Shirley's Way:
How to make Nigerian Meat Pies
Almost every culture has their version of a meat pie. Whether you call it an empanada, a Runza, or a samosa. To a beef patty, a hot pocket, or a calzone everyone loves a pastry with a savory filling. So it’s no surprise Nigerians have their own spin to it.
The thing about Nigerians and our meat pie is.... it doesn't have to be perfect, except for the filling. A Nigerian will forgive you for how it looks even how the crust tastes as long as if the filling is delicious so make it delicious. This recipe I am sharing will not only give you a delicious filling, but the crust will be exquisite as well! Nigerian meat pie is traditionally made with minced meat, ground beef, or chicken. This recipe will be for the ground beef version but you can replace ground beef with your protein of choice and follow the recipe. Keep in mind, you may have to make a few adjustments to how you cook your meet if you choose to use a different protein.
Now let's get to it!
Ingredients
For the Pastry:
- 4 cups (500g) all-purpose flour, extra for dusting and thickening
- 380g/ 1cup unsalted Butter, cubed and room temperature
- 1 egg
- 1 teaspoon Salt
- 1 tablespoon sugar
- 1 teaspoon baking powder
- 1/4 cup (60ml) cold water
For the Filling:
- 1 pound (350g) Ground beef (80/20% fat)
- 1 Medium-sized Potato, peeled and diced into small cubes
- 1 Large Onion, chopped
- 1 Large Carrot, peeled and diced
- 1 scotch bonnet pepper, diced (optional)
- 1 cup (240ml) Water/beef broth
- 1 Maggi or Knorr cube
- ½ tablespoon Curry powder
- 1 Umami packet (optional)
- 1 teaspoon Thyme
- 1 Bay leaf
- 2 tablespoons flour
- 2 tablespoons Oil (preferably Olive)
- Salt to taste
- Pepper to taste
- 1 egg for brushing
Pro Tips
The filling is your key to success so make it delicious!
You can make the filling a day ahead so that the flavors can be even more amazing. Be sure to hold off on adding the flour for thickening until you are ready to put everything together. You can add the flour when you reheat the filling prior to putting the pies together.
You can also make the dough ahead of schedule as well, be sure to wrap tightly and refrigerate. You can make the dough up to 24hrs before you plan to make the pies.
Preparation
Making the pastry:
- In a large bowl mix together flour, sugar, salt and baking powder.
- Add cubed butter and rub it into your dry mix (with your hands) until you get a crumbly texture.
- Beat the egg with cold water and add it to the flour mixture. Mix until dough is formed. Do not over mix!

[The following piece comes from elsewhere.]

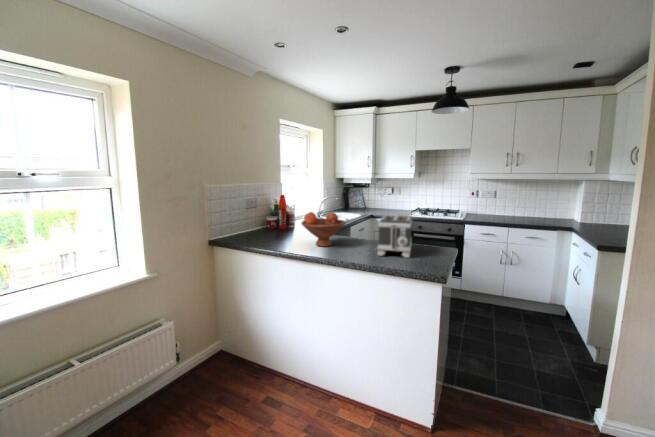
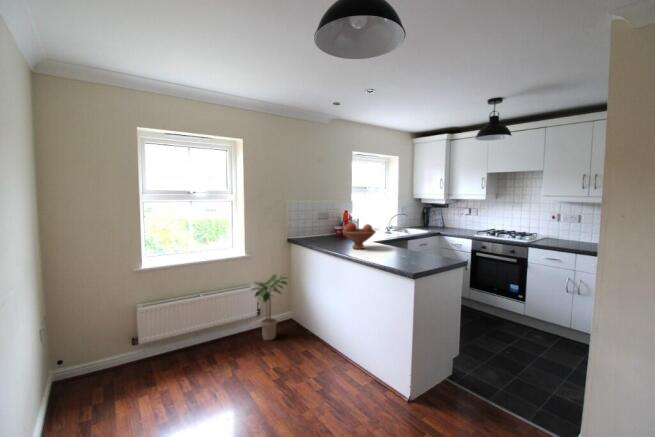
toaster: present [378,214,412,258] -> none [384,227,425,261]
potted plant: none [170,292,226,396] -> present [252,274,287,340]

Wrap the dough with plastic wrap and refrigerate for 30 minutes.
Yes, that’s it. Making the dough is that easy but remember, DO NOT overwork it when making it!
Making the filling:
- In a large pan/skillet heat oil. Add chopped onion and sauté for 5-6 minutes until translucent.
- Add diced carrots and bay leaf; cook for 3-4 minutes.
- Add the meat and cook, breaking it apart, for 4-5 minutes, until no longer pink. Season with salt, pepper, and thyme. Add flour, stir and cook for 2 more minutes.
- Add in cubed potatoes and stir well. Pour in the water/broth. Stir.
- Bring to a simmer over medium-high heat. Reduce the heat to low and simmer for 15 minutes, until it thickens. Set aside and let cool.
Putting it all together:
- Preheat oven to 350F.
- Divide the dough into 2-4 pieces (you also can roll the whole dough but dividing it just makes it easier to work). Roll out the dough into 1/8-inch thickness. Cut out a round shape with your desired size. Combine all the leftover dough and roll it again to make more circles.
- Place about 1-2 tablespoons of the meat mixture in the center, brush the edges with water and fold over the dough.
- Close the edges by pressing down with the tip of a fork. Poke the pies with a fork to create a steam outlet
- Use a basting brush to egg wash the pies with beaten egg.
- Place foil in a baking tray and rub with oil or use nonstick spray. This stops the pie from sticking to the tray when done. You can also use parchment paper instead of the foil.
- Bake for 25-30 minutes, until golden. Cool slightly before serving.